Support for Isabelle within Proof General was possible through the work of Makarius Wenzel, whose structured proof language (Isar) required considerable sophistication from the interface. An Isar text is not a list of commands but a structured document, which for its execution requires the maintenance of certain state variables that affect the display. These typically include the previous claim or possibly a series of claims that have just been proved and are being supplied to the next proof. Makarius eventually decided that Emacs was not the right basis for his vision of interaction.

Isabelle/jEdit can be puzzling to a new user because, when you open a document, nothing seems to be happening. In fact, the entire visible proof text will have been given to Isabelle and processed. As you edit it, it is reprocessed almost instantaneously, and with considerable parallelism. It’s quite possible for an entire theory file to be processed with the exception of a few lines need more time; it is essential to check that all of them terminate!

An Isabelle/jEdit session offers a number of panes giving access to the prover state, the theory structure and a variety of search/diagnostic tools. It’s particularly productive in situations where you have a series of similar proofs and can paste in chunks of copied material, which is quickly checked and any errors flagged. It also copes well with maintenance of existing proofs, where making a proposed change at the top of a file immediately flags up all the places that need to be corrected, and you can instantly jump from one to the next.

A more recent article by Makarius covers later developments, including Isabelle/Naproche, where you do mathematics with an English-like specification language, processed via jEdit.

The future?

Although early suggestions about pointing at subexpressions to rewrite them were off target, recent advances in machine learning could lead to a useful version of this idea.

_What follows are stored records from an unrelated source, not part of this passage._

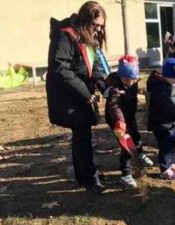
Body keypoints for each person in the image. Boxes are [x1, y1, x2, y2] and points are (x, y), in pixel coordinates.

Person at [46, 1, 107, 194]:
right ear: (85, 20)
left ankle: (85, 174)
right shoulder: (66, 35)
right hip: (70, 96)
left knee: (82, 135)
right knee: (82, 136)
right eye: (95, 25)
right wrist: (85, 93)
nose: (98, 29)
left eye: (101, 26)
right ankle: (89, 179)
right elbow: (61, 69)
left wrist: (100, 81)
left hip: (81, 93)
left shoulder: (86, 36)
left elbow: (93, 61)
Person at [104, 55, 154, 189]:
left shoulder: (132, 82)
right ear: (122, 77)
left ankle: (140, 154)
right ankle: (125, 173)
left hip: (130, 116)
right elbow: (114, 107)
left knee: (136, 136)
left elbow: (132, 97)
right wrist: (119, 122)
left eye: (133, 79)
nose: (131, 83)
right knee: (126, 145)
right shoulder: (114, 89)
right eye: (127, 80)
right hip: (117, 121)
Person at [146, 58, 175, 180]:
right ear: (166, 75)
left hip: (170, 121)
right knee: (165, 145)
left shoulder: (169, 84)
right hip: (160, 123)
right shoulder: (160, 88)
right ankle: (164, 168)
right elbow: (166, 105)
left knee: (174, 141)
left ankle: (171, 163)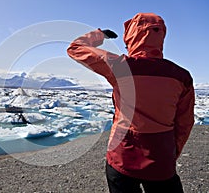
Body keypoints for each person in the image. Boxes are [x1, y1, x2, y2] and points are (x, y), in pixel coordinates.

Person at [67, 12, 195, 193]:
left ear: (132, 34)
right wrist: (171, 153)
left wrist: (99, 35)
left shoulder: (120, 66)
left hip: (122, 156)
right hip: (161, 159)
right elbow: (185, 122)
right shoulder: (181, 76)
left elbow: (75, 48)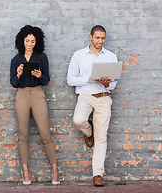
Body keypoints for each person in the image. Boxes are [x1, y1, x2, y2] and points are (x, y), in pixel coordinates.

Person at [67, 25, 118, 187]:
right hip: (86, 96)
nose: (100, 41)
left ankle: (98, 174)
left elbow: (114, 84)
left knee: (102, 138)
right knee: (79, 119)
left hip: (104, 97)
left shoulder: (111, 56)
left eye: (103, 38)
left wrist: (106, 84)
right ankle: (88, 132)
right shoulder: (79, 55)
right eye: (97, 38)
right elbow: (71, 79)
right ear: (90, 37)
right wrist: (90, 79)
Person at [10, 25, 60, 185]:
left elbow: (46, 80)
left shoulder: (42, 57)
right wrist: (18, 74)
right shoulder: (16, 60)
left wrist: (40, 76)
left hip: (38, 94)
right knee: (23, 135)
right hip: (22, 95)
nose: (30, 44)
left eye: (32, 41)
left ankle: (55, 170)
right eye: (27, 41)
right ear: (22, 41)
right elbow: (13, 83)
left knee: (45, 134)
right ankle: (25, 172)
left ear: (36, 41)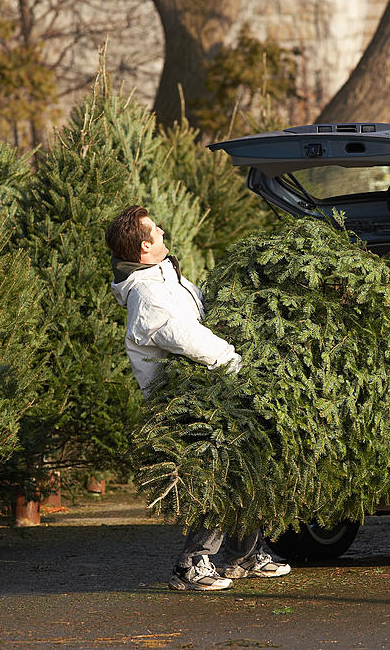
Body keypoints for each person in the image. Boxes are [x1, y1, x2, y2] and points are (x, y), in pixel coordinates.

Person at [105, 205, 291, 590]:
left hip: (209, 389)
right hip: (183, 402)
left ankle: (245, 554)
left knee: (241, 466)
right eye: (155, 231)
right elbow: (184, 336)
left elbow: (199, 312)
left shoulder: (164, 275)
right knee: (214, 473)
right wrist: (232, 359)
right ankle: (192, 564)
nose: (162, 232)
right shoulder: (147, 293)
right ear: (143, 247)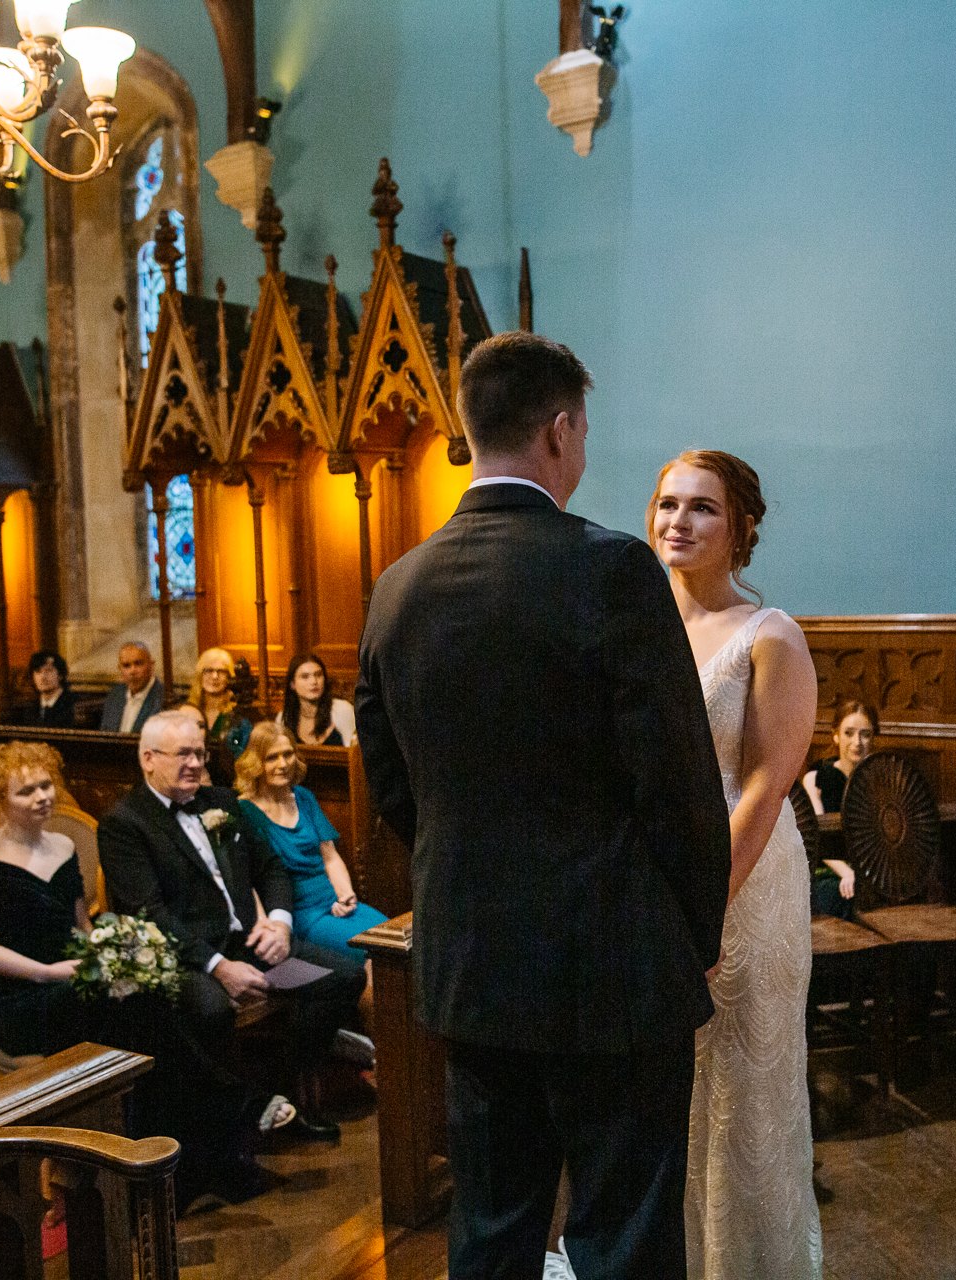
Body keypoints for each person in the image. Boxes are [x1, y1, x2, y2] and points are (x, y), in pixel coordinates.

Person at [354, 332, 731, 1280]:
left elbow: (391, 778)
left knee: (490, 1226)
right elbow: (677, 784)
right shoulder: (609, 569)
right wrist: (693, 929)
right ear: (560, 431)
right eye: (585, 430)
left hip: (471, 962)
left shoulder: (397, 587)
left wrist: (469, 871)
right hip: (612, 959)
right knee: (625, 1233)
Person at [0, 740, 284, 1205]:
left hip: (78, 981)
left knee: (148, 1004)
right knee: (146, 1013)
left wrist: (118, 956)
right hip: (23, 1000)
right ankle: (230, 1115)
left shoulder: (65, 845)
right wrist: (48, 972)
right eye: (25, 791)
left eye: (46, 784)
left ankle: (179, 1169)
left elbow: (82, 927)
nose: (41, 797)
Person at [651, 449, 821, 1279]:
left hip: (744, 880)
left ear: (740, 529)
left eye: (702, 508)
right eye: (667, 504)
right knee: (671, 1098)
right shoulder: (645, 625)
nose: (678, 521)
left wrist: (704, 905)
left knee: (743, 1097)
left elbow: (765, 781)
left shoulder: (769, 634)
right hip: (659, 876)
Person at [98, 710, 362, 1146]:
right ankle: (233, 1126)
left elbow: (271, 868)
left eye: (200, 754)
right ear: (148, 758)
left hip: (253, 945)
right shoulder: (126, 823)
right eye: (182, 754)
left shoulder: (220, 803)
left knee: (341, 977)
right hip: (192, 959)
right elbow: (148, 914)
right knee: (210, 1010)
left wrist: (278, 922)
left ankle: (280, 1092)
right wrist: (220, 966)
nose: (195, 764)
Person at [235, 722, 386, 965]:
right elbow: (248, 878)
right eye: (272, 757)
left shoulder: (303, 797)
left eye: (288, 754)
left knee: (396, 943)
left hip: (335, 901)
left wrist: (345, 894)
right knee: (371, 957)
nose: (283, 764)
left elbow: (330, 856)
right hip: (300, 914)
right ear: (255, 762)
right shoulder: (244, 809)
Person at [801, 700, 872, 920]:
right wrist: (847, 872)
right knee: (842, 894)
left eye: (865, 734)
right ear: (836, 735)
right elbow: (817, 838)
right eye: (849, 733)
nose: (857, 742)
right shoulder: (816, 779)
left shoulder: (880, 779)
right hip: (828, 870)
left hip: (871, 870)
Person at [276, 654, 355, 748]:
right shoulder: (283, 718)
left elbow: (353, 754)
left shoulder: (342, 710)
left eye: (318, 675)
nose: (314, 681)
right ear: (292, 684)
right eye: (305, 677)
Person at [188, 648, 252, 759]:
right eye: (209, 670)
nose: (214, 676)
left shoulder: (237, 713)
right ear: (200, 675)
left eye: (221, 671)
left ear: (229, 677)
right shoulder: (189, 711)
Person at [100, 643, 164, 736]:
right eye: (126, 665)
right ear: (120, 669)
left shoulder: (164, 697)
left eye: (138, 664)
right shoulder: (115, 694)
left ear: (151, 665)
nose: (132, 671)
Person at [4, 652, 79, 729]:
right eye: (38, 672)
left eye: (48, 671)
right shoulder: (28, 707)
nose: (43, 677)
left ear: (61, 675)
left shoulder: (74, 706)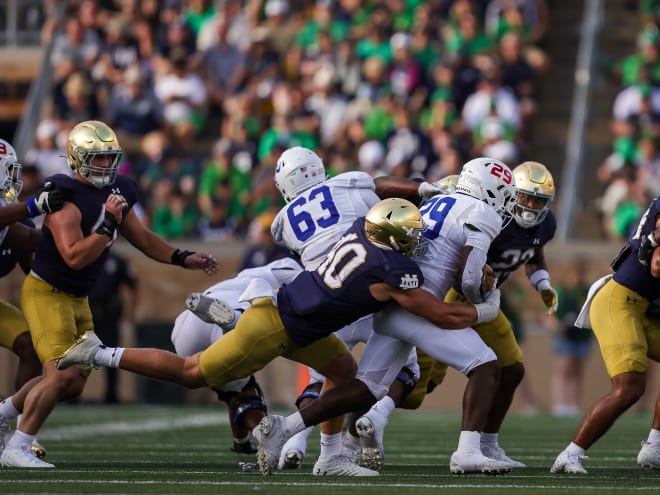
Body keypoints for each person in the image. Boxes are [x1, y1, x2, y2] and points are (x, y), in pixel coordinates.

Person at [56, 197, 501, 477]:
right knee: (192, 372)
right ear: (392, 238)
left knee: (346, 373)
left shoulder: (356, 234)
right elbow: (439, 312)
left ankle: (330, 457)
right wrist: (485, 307)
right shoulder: (394, 270)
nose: (416, 243)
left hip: (302, 319)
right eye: (409, 236)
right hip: (278, 327)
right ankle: (102, 353)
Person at [255, 156, 518, 476]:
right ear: (490, 191)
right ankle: (468, 451)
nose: (506, 203)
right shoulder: (483, 212)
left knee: (368, 388)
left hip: (391, 305)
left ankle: (287, 427)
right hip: (418, 306)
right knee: (485, 365)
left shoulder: (438, 200)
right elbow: (469, 280)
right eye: (504, 194)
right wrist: (485, 303)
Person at [0, 120, 217, 468]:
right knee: (61, 375)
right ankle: (19, 445)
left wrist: (181, 257)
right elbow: (75, 256)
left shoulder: (122, 189)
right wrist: (106, 224)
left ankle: (4, 411)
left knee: (73, 386)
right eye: (96, 159)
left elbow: (142, 238)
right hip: (48, 294)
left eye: (108, 158)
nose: (104, 166)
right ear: (76, 158)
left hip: (77, 298)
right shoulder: (62, 194)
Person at [551, 196, 660, 474]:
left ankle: (654, 447)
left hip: (645, 307)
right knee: (630, 388)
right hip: (621, 301)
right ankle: (570, 455)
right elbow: (657, 264)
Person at [180, 257, 303, 454]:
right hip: (236, 314)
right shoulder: (292, 268)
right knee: (246, 394)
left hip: (191, 321)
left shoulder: (250, 272)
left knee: (233, 390)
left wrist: (241, 443)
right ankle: (261, 434)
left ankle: (242, 442)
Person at [0, 138, 65, 460]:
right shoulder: (17, 215)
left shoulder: (16, 217)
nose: (15, 178)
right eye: (9, 171)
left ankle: (19, 430)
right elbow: (22, 234)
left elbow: (33, 257)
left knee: (28, 344)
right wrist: (35, 206)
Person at [88, 251, 138, 404]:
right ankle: (71, 393)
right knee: (77, 354)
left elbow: (133, 285)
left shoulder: (117, 260)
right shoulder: (84, 258)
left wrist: (130, 314)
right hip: (86, 313)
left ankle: (111, 393)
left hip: (109, 314)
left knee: (112, 354)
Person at [549, 258, 593, 417]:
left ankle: (573, 404)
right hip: (565, 337)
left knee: (577, 370)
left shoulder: (586, 291)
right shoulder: (560, 291)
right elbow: (548, 314)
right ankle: (559, 404)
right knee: (563, 369)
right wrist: (556, 325)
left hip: (582, 336)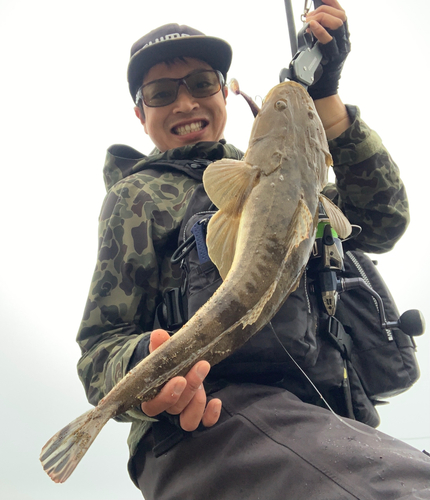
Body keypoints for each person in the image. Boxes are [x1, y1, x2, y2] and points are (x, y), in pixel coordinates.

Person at [76, 1, 430, 498]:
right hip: (211, 423)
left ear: (225, 91)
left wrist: (326, 100)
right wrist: (152, 373)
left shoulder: (283, 183)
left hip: (335, 422)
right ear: (140, 112)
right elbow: (99, 345)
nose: (185, 103)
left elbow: (381, 221)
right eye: (160, 93)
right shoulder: (135, 199)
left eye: (201, 83)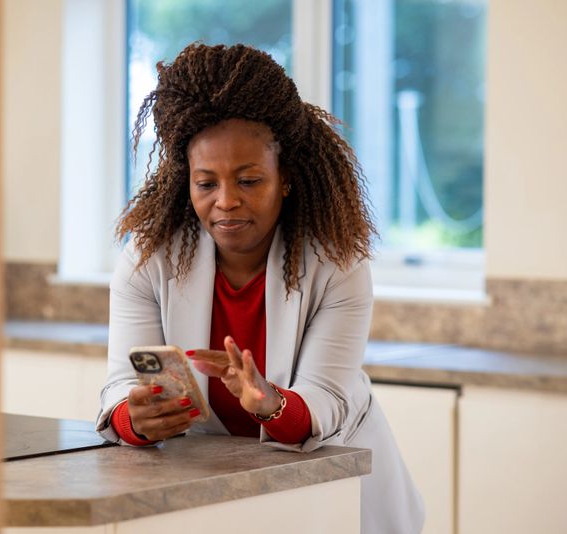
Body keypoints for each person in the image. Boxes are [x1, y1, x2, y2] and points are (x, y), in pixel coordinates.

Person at [96, 43, 424, 533]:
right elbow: (122, 385)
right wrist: (135, 419)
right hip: (211, 488)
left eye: (249, 180)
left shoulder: (337, 262)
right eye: (206, 184)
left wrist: (271, 403)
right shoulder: (148, 258)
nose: (226, 202)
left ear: (285, 177)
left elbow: (326, 398)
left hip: (332, 487)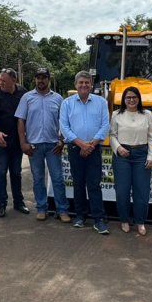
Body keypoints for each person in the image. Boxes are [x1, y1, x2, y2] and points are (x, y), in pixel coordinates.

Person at [59, 71, 111, 234]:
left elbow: (105, 125)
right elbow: (64, 127)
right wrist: (81, 144)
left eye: (87, 82)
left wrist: (91, 144)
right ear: (75, 84)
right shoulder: (67, 103)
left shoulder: (101, 102)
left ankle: (99, 219)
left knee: (94, 185)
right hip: (75, 148)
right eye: (81, 82)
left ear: (91, 84)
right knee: (78, 184)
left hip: (94, 149)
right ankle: (80, 216)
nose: (84, 85)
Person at [16, 67, 69, 223]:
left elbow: (64, 122)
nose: (41, 80)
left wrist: (62, 140)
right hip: (34, 146)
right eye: (38, 77)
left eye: (44, 77)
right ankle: (41, 208)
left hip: (53, 145)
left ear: (49, 80)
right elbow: (20, 121)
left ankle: (62, 210)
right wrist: (23, 143)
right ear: (35, 79)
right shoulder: (27, 97)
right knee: (38, 178)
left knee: (58, 178)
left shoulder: (58, 99)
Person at [109, 86, 152, 236]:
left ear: (139, 99)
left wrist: (151, 156)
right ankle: (124, 220)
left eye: (134, 97)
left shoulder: (147, 114)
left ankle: (140, 222)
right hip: (122, 155)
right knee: (122, 190)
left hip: (142, 154)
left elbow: (151, 137)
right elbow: (112, 135)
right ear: (123, 99)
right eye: (128, 97)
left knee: (141, 191)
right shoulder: (117, 114)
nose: (131, 100)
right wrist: (118, 148)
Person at [0, 67, 29, 217]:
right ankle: (2, 203)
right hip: (0, 141)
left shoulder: (23, 93)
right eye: (0, 80)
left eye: (4, 81)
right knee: (0, 173)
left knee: (16, 173)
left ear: (14, 81)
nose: (1, 83)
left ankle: (19, 202)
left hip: (17, 141)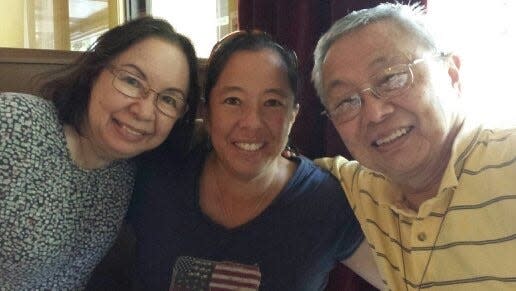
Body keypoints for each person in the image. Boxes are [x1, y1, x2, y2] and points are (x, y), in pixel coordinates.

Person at [129, 30, 382, 291]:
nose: (251, 122)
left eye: (272, 102)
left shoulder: (324, 201)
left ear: (293, 114)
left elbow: (408, 278)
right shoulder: (156, 178)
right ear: (207, 111)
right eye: (233, 101)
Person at [313, 2, 516, 290]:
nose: (374, 113)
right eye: (346, 101)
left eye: (392, 78)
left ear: (451, 74)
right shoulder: (361, 189)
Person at [0, 16, 200, 289]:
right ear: (96, 70)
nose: (143, 111)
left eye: (168, 99)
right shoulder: (14, 122)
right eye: (131, 81)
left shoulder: (129, 174)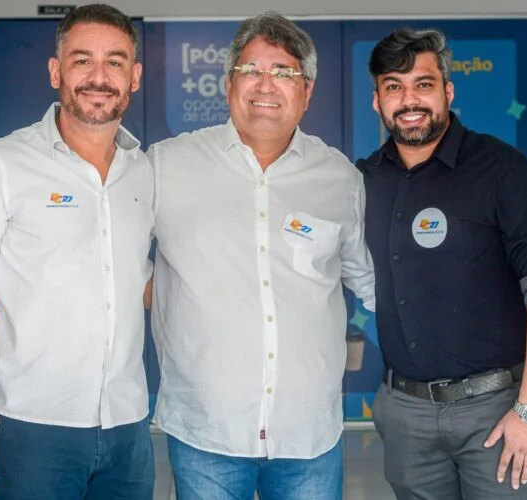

I would like to see a user interface that combined pointing with a request expressed in natural language:

The reply might itself be in natural language, suggesting a proof strategy, or perhaps it could be bit of proof script, or a skeleton. AI-powered proof completion, analogous to GitHub Copilot, would make life much easier for us. And there would be no need to trust any auto-completed material, since it would all be checked by Isabelle.